### Source document
The simulations show that the PlaCSH is an excellent optical antenna, which radiates the light inside the cavity to outside efficiently (FIGS. 14a-14j). Particularly, the simulations show (a) unlike the electric field in ITO-OLED which decays monotonically with the distance (as expected for a dipole radiation), the electric field in PlaCSH-OLED is strongly modulated by the periodic metallic nanostructures of MESH, which have much higher electric field near the metal parts than the hole regions of MESH, indicating the dipole radiation being coupled into the SPP of the cavity (the SPP wavelength being determined by the MESH period); (b) the SPP in the MESH is localized around the dipole, since not all metal structures but 10-12 periods have a high electrical field; (c) the far-field average electric field is relative insensitive to the dipole's locations, indicating again the dipole radiation being coupled into the SPP; and (d) the 80 nm cavity length has much stronger radiation to outside than the 300 nm cavity length, indicating strong coupling with a subwavelength cavity length is essential to good light extraction.

For the absorption properties, the simulations further show the PlaCSH is an excellent light absorber for absorbing the light from outside into the PlaCSH cavity efficiently, which is another key feature of an excellent optical antenna. Particularly, the simulations show (a) the ITO-OLED reflects backward the most of the incident light (plane wave) and has only a small portion entered inside the cavity, but the PlaCSH-OLED has most of the incident light entered and trapped inside the cavity and has a very small reflection, even though the PlaCSH has the identical reflective metal backplane; and (b) the electric field is uniform in lateral direction (x-direction) in ITO-OLED, but modulated (with the same periodicity as MESH) in PlaCSH-OLED, indicating also the generation of SPP in PlaCSH. The simulations confirm that PlaCSH can be a good light radiator and absorber at the same time.

The PlaCSH-OLED's radiation and absorption behaviors were also simulated in other wavelengths (from 480 to 640 nm range), and were found to be nearly independent of the wavelength, hence broadband.

### Instructions
1 – In the PlaCSH simulation passage, what wavelength range was also used to simulate the radiation and absorption behaviors of the PlaCSH-OLED?
2 – Carry on the PlaCSH simulation passage, picking up after its final sentence.
The rows have no connection to the PlaCSH simulation passage.

### Data entries
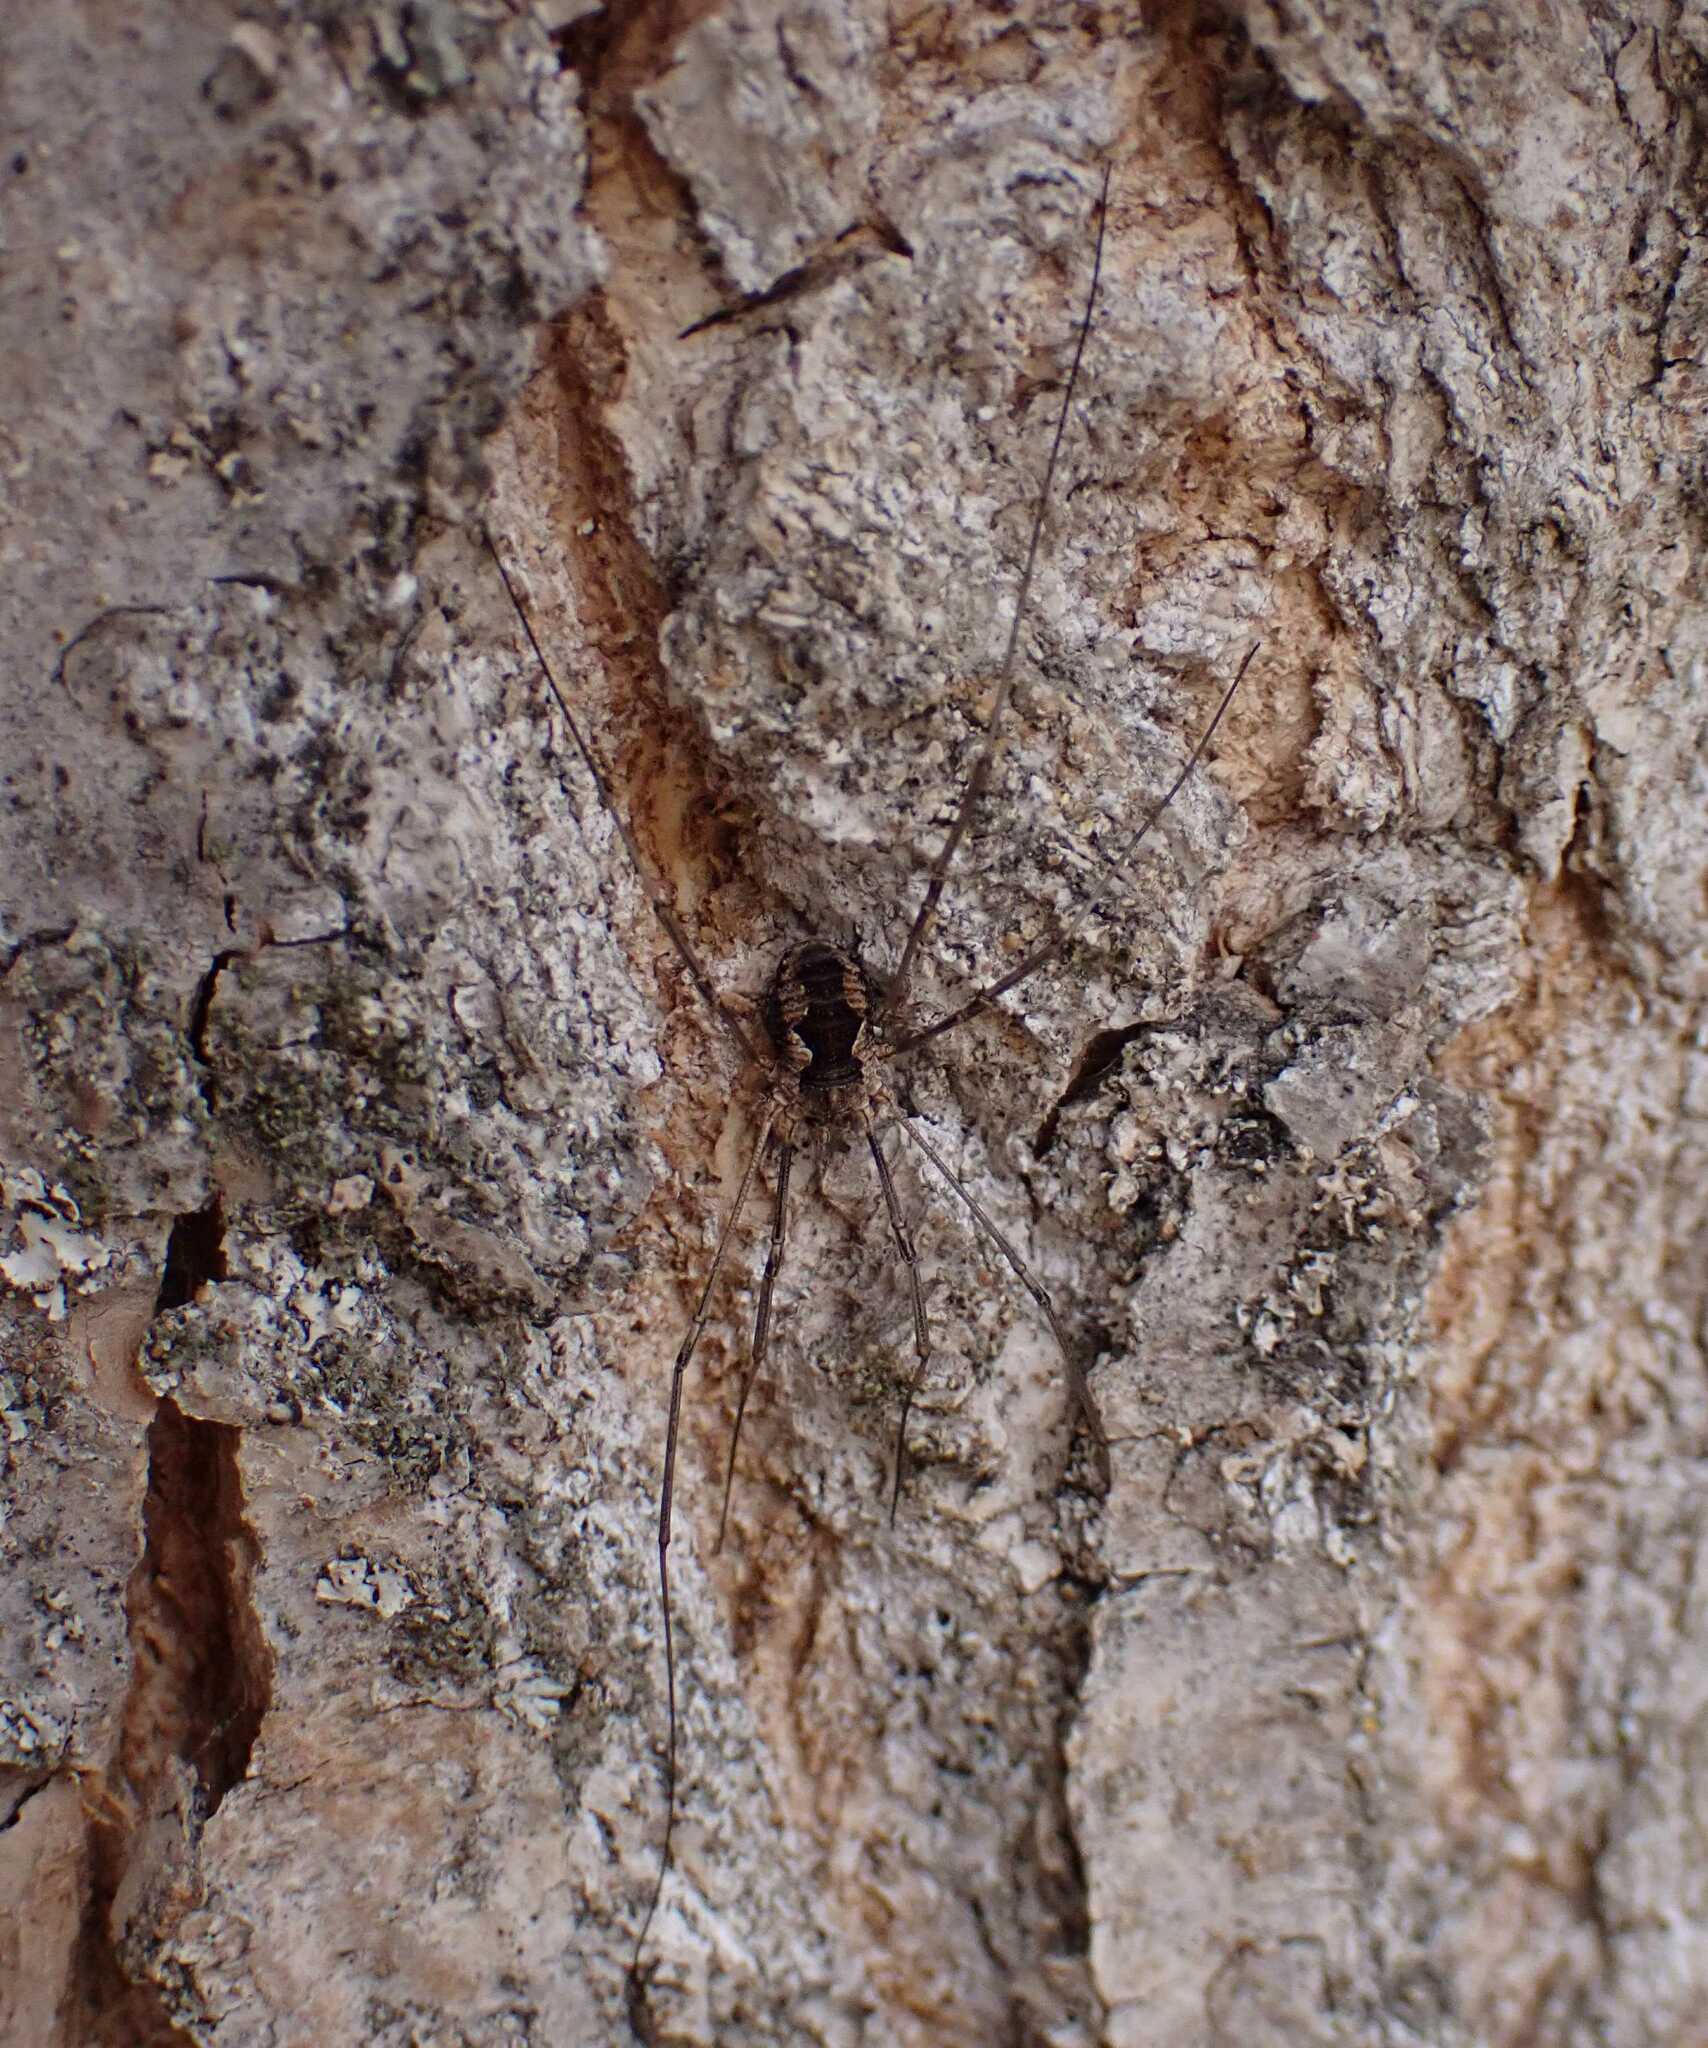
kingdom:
...
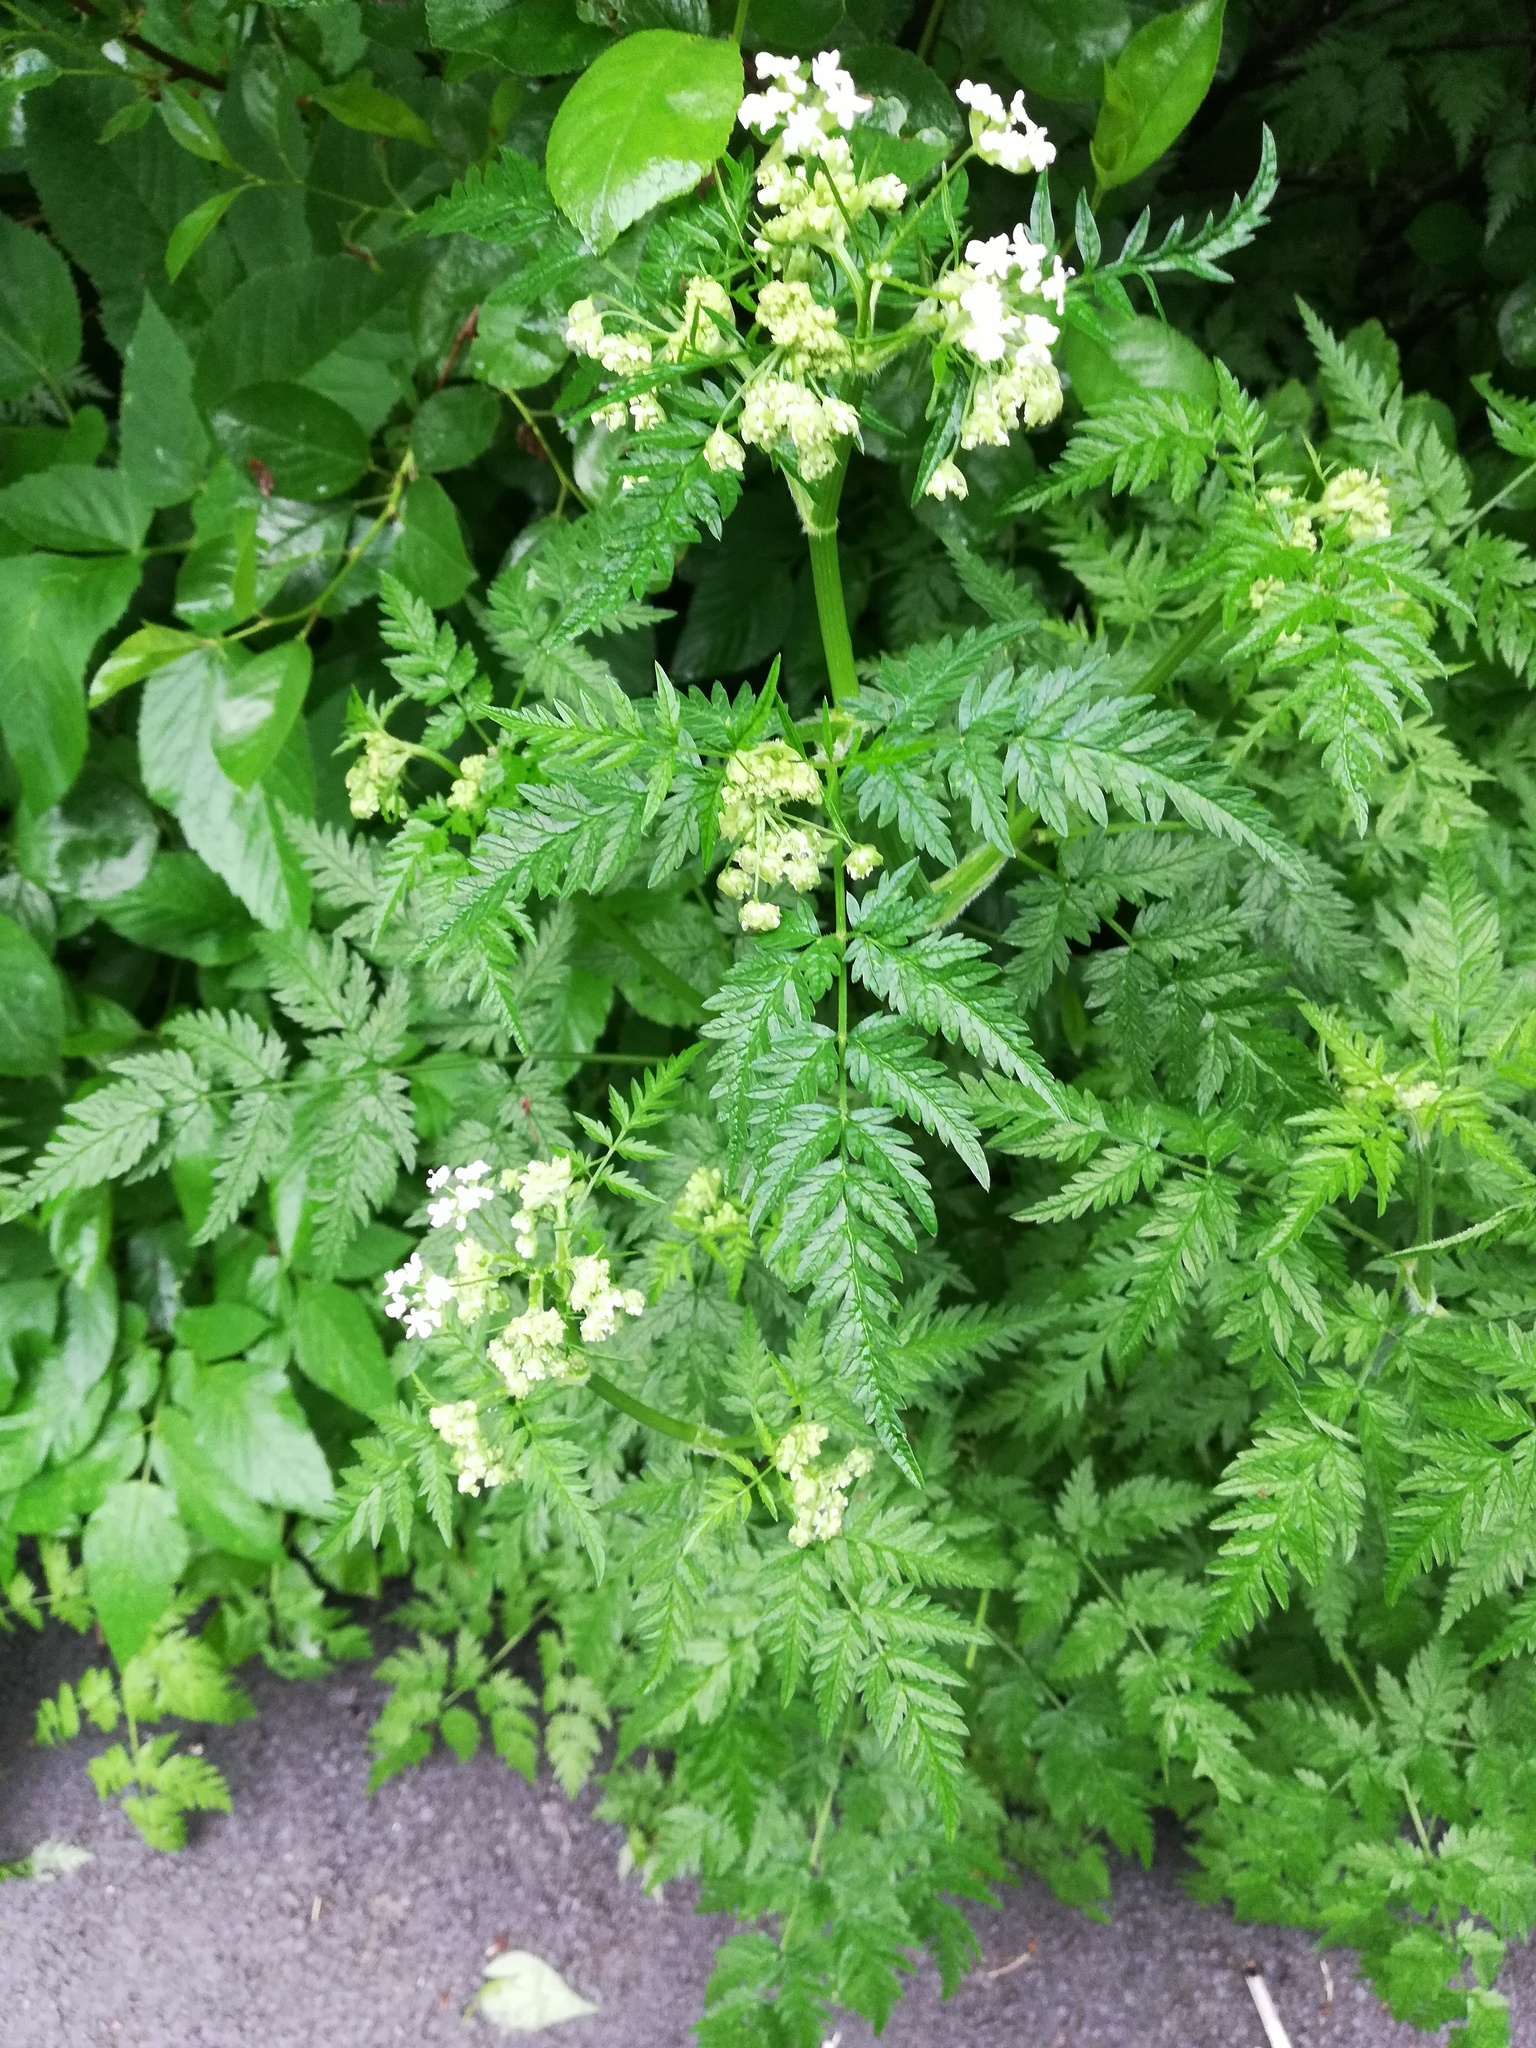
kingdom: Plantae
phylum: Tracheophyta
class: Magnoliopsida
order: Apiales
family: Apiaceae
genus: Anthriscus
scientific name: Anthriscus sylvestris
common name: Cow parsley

### Answers for the tasks
1 – The 480 to 640 nm range.

2 –
Further Discussions

By using open-market-available organic light-emitting materials, the PlaCSH-OLEDs can demonstrate (1) high light emission: light extraction efficiency (without or with a lens) of 32% and 60%, which are so far the highest achieved for a 1.46 index substrate and any substrate with a scaled index, and 1.57 fold higher than the same LEDs except an indium-tin-oxide front-electrode (ITO-OLEDs), and an external quantum efficiency of 29% and 55% (without or with a lens); (2) high, broad-band, Omni (nearly angle and polarization independent) absorption to ambient light from outside the cavity, leading to 25% luminous reflectance over 400 nm bandwidth, which is 2.7 fold smaller than the ITO-OLEDs; (3) because of (1) and (2), a contrast of 5 and 3 fold, respectively, higher than the ITO-OLEDs and the OLED with a dielectric-metal-dielectric front electrode; (4) a viewing angle tunable by the cavity length (about 1°/nm tenability), exhibiting up to 17 o narrower or wider than the ITO-OLEDs of a nearly-fixed viewing angle; (5) a normal-view brightness of 1.79 fold higher than ITO-OLED, and (6) uniform color over all emission angles.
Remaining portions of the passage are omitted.